Aim of the task
Output the lines from the one with "kingdom: Animalia" through the one with "common name: American robin", both included, copying them unchanged.

Dataset records:
****

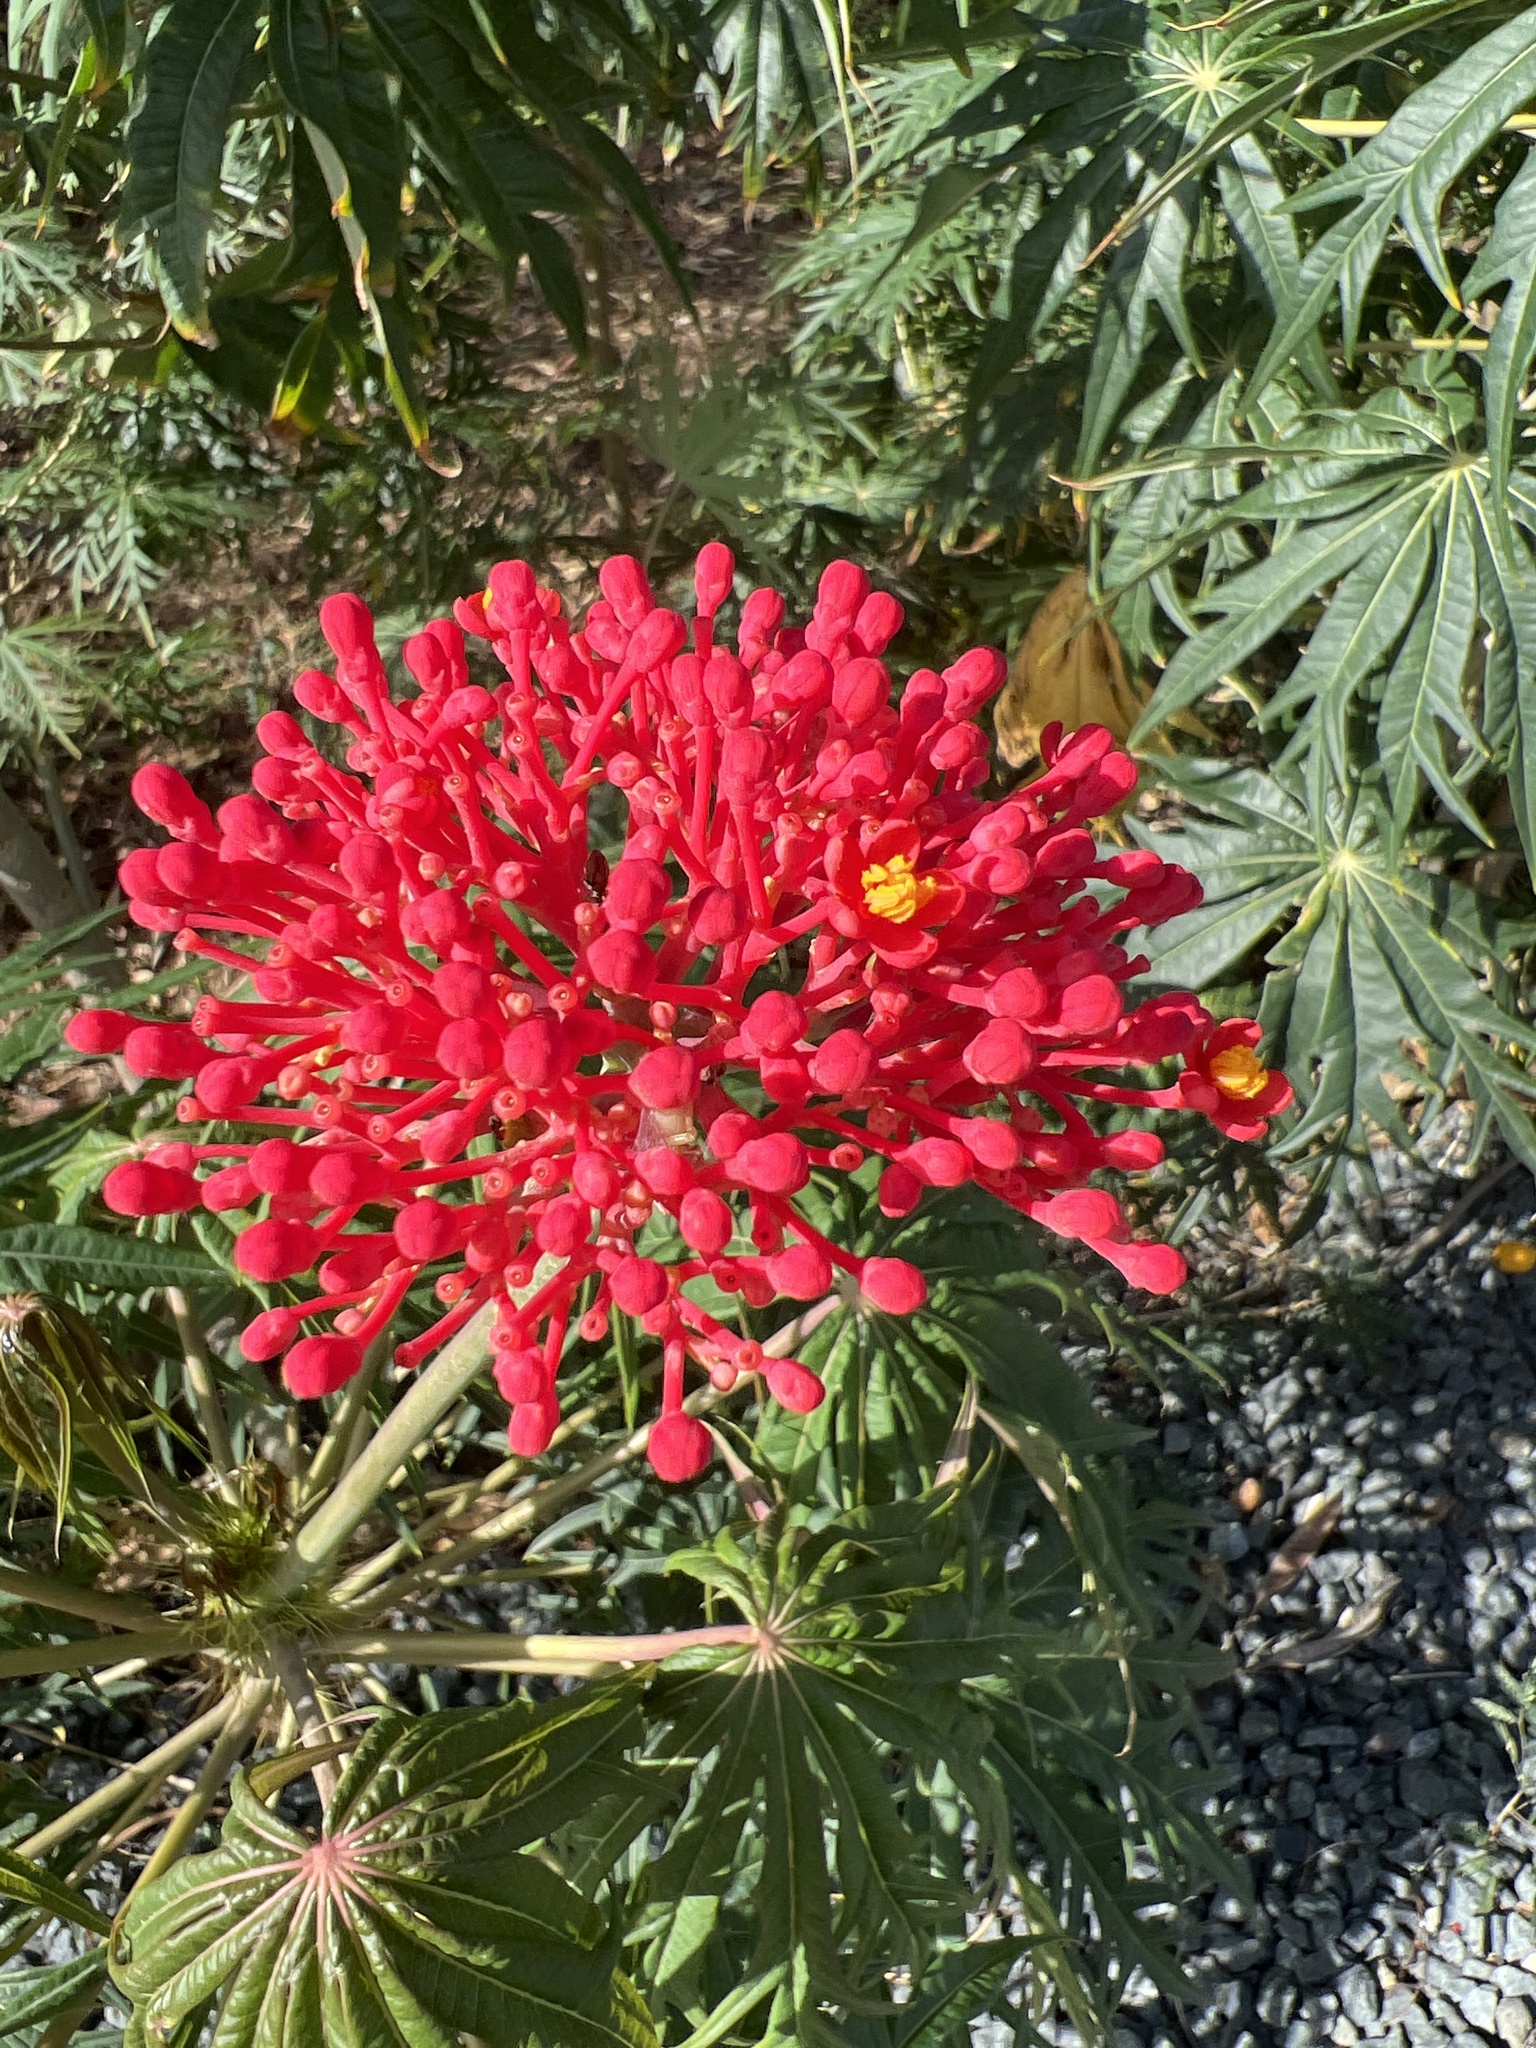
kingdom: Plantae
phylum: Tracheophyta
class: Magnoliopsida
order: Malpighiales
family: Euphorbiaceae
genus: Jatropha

****

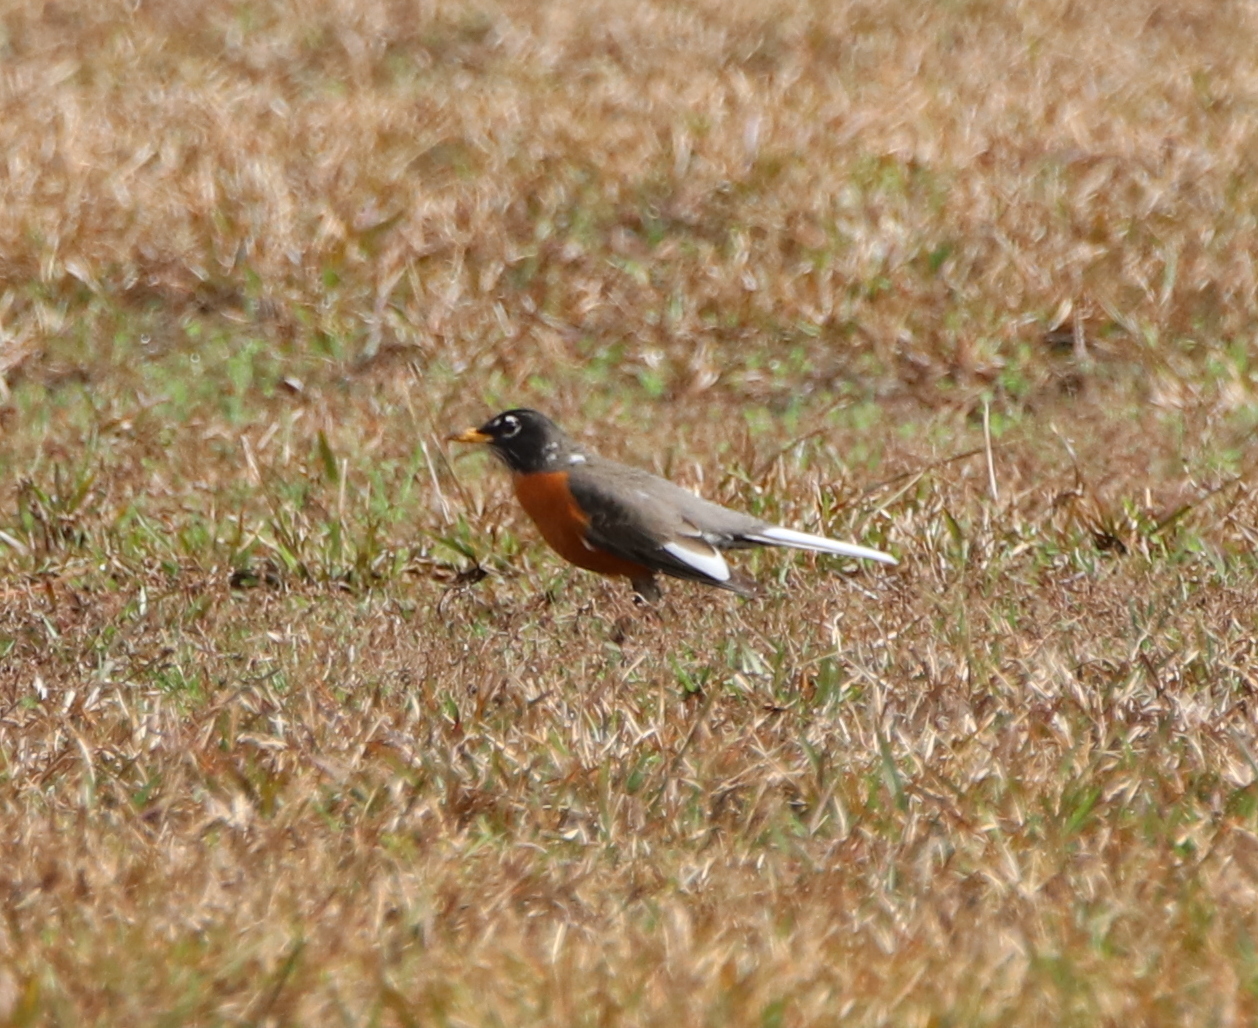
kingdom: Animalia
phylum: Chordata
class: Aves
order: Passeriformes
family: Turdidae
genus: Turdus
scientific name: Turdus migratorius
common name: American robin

****

Result of the exercise
kingdom: Animalia
phylum: Chordata
class: Aves
order: Passeriformes
family: Turdidae
genus: Turdus
scientific name: Turdus migratorius
common name: American robin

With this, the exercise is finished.